“吃饭,吃饭!”
李敬生说着,用力咬了一口黑馍馍,高粱米做的馍,吃着感觉剌嗓子。
可对于黄土高原上,看天吃饭的农民来说,能吃饱就已经是非常难得了,哪里还敢奢求好坏。
自打开春,天上没掉几滴雨,地里的庄稼长势看着堪忧,再不下雨的话,接下来就得挑水浇地了,可附近就一个水洼子,几个村子的庄稼都指望那么一泡子水,够干啥的啊!
李敬生虽然年纪不大,只有二十出头,却担着村里生产队队长的职务,农业生产上的事,他是第一责任人,现在全村老百姓都等着他拿主意呢。
可他的心里,此刻却根本静不下来。
前些日子,在县城上学的弟弟敬安捎回来了一封信,是外出逃荒的大妹妹秀莲寄来的。
当初秀莲偷跑出去,把全家人差点儿急疯了,李敬生去县城找了两三天,也没有寻到秀莲的踪迹。

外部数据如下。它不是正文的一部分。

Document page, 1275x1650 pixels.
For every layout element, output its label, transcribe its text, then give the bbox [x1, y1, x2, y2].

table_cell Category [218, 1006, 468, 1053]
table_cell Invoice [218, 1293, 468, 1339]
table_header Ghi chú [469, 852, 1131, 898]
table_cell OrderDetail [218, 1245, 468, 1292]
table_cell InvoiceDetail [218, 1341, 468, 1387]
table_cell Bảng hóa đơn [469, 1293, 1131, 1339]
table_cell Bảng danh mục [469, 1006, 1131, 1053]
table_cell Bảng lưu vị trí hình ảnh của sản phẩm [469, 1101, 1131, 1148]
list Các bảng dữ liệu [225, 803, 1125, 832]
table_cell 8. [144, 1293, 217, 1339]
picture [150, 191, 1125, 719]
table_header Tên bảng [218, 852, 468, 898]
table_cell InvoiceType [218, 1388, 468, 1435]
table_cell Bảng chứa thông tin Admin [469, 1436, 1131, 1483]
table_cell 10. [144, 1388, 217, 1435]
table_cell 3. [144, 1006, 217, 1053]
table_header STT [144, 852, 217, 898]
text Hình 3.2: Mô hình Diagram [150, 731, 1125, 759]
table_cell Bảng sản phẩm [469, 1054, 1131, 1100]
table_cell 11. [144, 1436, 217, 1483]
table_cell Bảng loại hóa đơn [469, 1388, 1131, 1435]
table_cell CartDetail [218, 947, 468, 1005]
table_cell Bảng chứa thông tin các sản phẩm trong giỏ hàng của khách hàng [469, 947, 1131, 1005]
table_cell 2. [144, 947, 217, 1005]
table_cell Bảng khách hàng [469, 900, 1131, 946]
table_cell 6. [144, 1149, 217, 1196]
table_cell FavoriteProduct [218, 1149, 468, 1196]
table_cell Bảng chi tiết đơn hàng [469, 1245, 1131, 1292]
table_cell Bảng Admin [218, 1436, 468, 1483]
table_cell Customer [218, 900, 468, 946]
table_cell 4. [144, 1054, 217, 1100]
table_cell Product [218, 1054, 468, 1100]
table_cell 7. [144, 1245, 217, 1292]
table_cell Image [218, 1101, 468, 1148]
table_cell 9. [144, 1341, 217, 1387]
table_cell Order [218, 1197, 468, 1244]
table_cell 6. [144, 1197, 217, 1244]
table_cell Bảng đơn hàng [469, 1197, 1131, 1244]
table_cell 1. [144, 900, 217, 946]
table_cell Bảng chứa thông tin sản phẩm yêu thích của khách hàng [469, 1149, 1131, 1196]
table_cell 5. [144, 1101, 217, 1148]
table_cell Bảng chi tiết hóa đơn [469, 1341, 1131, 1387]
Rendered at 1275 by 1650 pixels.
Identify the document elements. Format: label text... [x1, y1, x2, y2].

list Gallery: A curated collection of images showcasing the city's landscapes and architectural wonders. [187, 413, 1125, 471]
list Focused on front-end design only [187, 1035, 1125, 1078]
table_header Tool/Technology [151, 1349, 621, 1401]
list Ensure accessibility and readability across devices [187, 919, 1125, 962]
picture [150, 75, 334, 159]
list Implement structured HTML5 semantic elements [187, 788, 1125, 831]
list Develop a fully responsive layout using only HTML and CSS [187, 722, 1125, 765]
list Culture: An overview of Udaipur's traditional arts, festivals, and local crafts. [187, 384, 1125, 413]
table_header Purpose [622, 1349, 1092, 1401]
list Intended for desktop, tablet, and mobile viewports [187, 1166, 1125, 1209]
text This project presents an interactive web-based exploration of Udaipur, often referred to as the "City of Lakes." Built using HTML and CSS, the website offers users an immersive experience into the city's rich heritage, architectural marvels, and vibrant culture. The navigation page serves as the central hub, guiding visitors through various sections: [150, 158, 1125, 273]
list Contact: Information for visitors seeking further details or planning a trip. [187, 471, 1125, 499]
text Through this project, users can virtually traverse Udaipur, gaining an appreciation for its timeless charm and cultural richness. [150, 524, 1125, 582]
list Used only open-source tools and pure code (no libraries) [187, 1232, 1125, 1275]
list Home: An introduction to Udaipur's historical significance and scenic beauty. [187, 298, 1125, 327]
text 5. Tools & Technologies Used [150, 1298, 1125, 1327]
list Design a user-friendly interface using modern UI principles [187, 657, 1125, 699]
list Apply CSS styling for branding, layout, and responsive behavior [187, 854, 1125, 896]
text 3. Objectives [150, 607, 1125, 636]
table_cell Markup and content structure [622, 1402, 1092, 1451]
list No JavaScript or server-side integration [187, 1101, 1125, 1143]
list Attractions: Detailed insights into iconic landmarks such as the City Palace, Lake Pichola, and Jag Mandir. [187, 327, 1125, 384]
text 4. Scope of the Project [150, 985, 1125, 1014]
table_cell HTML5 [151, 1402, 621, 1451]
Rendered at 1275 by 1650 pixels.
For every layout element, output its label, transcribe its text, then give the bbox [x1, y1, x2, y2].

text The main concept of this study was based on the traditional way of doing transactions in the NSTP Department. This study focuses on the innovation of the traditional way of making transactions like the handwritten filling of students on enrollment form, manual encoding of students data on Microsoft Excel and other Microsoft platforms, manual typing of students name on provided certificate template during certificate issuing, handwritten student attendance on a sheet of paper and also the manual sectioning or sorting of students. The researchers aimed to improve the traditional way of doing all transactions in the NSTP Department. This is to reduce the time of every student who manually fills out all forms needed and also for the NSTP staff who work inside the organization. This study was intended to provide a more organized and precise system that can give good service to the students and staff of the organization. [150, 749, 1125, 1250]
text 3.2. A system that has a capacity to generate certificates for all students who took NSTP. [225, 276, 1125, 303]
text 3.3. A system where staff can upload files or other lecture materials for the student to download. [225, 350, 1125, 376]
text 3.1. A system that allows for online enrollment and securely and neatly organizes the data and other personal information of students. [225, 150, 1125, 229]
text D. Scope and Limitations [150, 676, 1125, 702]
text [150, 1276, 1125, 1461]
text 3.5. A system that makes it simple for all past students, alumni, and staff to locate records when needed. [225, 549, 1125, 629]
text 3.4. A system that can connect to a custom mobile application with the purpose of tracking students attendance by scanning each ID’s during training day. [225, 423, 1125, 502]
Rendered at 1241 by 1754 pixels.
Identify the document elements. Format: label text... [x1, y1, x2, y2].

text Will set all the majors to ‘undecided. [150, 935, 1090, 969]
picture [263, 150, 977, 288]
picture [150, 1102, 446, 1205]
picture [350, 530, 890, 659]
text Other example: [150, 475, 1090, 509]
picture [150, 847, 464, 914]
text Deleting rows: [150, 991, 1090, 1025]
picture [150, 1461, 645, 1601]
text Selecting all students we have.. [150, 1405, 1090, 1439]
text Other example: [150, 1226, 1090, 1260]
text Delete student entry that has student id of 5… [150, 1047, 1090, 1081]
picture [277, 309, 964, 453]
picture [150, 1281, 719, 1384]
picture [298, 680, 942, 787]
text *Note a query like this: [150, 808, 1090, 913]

这么长时间没有音讯,全家人都以为秀莲十有八九死在外面了,毕竟秀莲走的时候,天气已经转凉,等入了冬,即便是黄土高原都冷得吓人,更别说那位表叔所在的东北了。
收到信的时候,全家人大喜过望,信上说,秀莲到了大兴安岭,那是个啥地方,李敬生倒是曾听人说过,好像已经是中国的最北边了,再往北走,就是大苏。
得知秀莲遇上了一户好人家收留她,还帮着她打听表叔李保国,全家人这才稍稍宽心。
因为秀莲的出走,这个年全家人都没过好,每个人都是愁眉苦脸的。
“敬生,又在想秀莲了?”
田麦香说着,给李敬生倒了一碗稀粥。
“娘,也不知道秀莲在那边,咋样咧!”
李保堂叹了口气:“甭管咋样,都比留在家里强,听说东北那地方土地肥得一把能攥出油咧,秀莲勤快,总能挣上一口饭吃,总比在家挨饿强。”
话是这么说,但做父母的,谁不盼着儿女留在身边,家里再穷,大家一起受着,总能熬得过去。
只要想到秀莲小小年纪,一路从榆林走到大兴安岭,李保堂这个铁打的汉子都忍不住躲起来哭上一场。